- **INPUT MATERIAL**
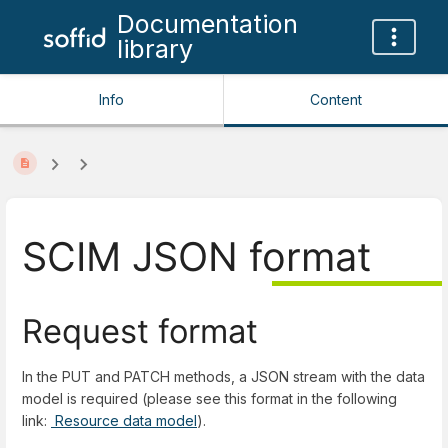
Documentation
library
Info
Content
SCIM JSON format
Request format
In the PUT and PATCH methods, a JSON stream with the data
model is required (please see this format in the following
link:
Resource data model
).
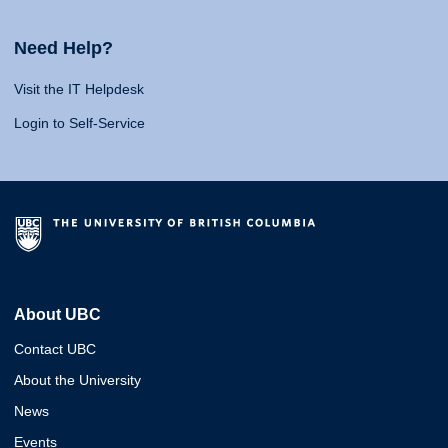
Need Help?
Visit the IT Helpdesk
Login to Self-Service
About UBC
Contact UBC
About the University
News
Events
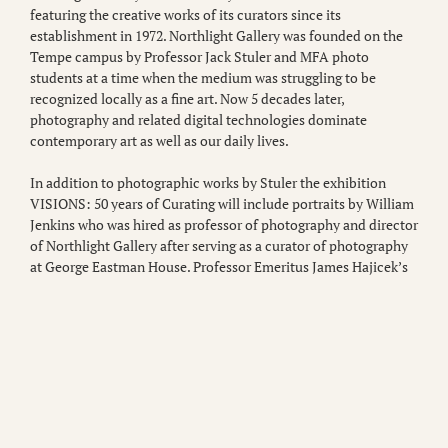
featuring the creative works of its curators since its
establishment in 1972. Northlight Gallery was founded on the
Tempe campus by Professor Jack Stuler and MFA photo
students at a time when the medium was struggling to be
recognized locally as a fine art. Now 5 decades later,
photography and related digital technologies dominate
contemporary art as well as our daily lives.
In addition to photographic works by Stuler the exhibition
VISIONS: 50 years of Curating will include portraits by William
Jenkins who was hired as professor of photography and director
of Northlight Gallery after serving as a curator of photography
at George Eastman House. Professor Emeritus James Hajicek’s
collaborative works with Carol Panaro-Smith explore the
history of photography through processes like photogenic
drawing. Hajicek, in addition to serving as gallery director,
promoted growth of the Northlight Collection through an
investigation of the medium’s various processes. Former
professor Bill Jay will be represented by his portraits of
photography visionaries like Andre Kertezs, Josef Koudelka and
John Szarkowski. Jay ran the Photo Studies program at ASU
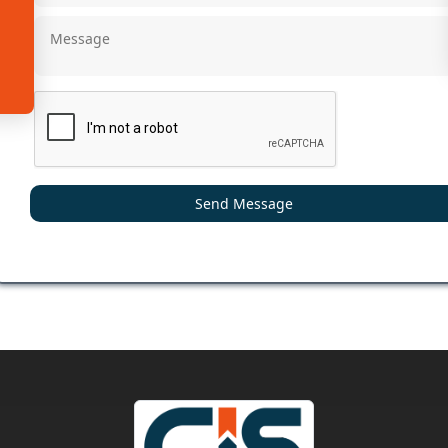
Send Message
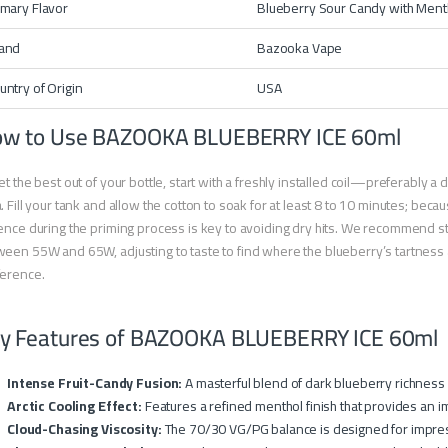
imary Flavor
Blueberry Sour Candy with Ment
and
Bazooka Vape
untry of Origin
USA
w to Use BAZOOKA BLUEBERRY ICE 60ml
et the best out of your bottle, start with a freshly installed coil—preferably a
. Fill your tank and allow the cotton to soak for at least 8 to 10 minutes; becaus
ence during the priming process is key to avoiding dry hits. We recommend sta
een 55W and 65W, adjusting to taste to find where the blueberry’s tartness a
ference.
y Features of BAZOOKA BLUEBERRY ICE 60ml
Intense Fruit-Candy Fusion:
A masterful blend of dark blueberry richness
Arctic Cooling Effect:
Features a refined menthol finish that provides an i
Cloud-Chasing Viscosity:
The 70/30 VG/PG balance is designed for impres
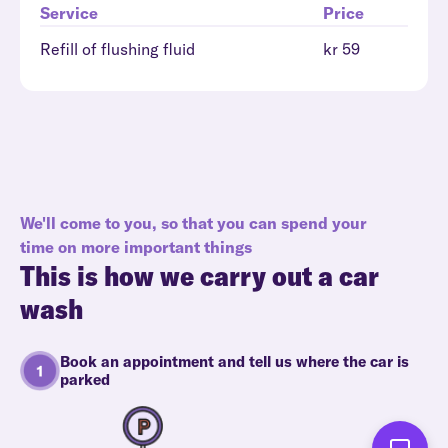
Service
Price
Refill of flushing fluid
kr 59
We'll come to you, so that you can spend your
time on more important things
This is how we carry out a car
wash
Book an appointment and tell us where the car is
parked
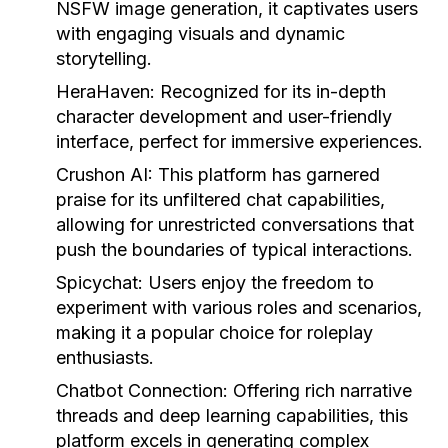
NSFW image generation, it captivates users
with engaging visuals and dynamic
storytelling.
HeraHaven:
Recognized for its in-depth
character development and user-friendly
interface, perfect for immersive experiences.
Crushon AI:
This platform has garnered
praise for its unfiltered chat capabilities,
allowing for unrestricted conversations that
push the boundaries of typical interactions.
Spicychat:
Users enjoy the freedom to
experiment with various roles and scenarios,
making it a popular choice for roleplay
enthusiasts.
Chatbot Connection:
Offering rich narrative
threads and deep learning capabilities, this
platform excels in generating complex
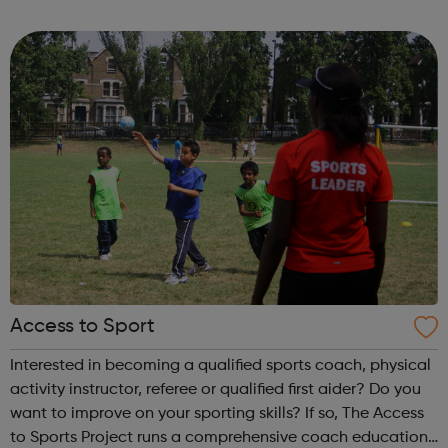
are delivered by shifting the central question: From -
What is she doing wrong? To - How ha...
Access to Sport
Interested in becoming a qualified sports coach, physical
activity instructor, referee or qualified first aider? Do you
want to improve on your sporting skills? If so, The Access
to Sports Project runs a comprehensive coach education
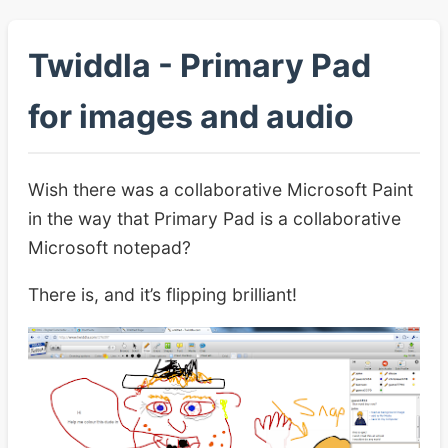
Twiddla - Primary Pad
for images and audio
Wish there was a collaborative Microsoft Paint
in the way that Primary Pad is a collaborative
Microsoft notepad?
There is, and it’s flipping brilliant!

- **REQUIREMENT**
The expected output is the lines from the one with "Wish there was" through the end of the data, exactly as written and nothing more.

- **COMPLETED EXERCISE**
Wish there was a collaborative Microsoft Paint
in the way that Primary Pad is a collaborative
Microsoft notepad?
There is, and it’s flipping brilliant!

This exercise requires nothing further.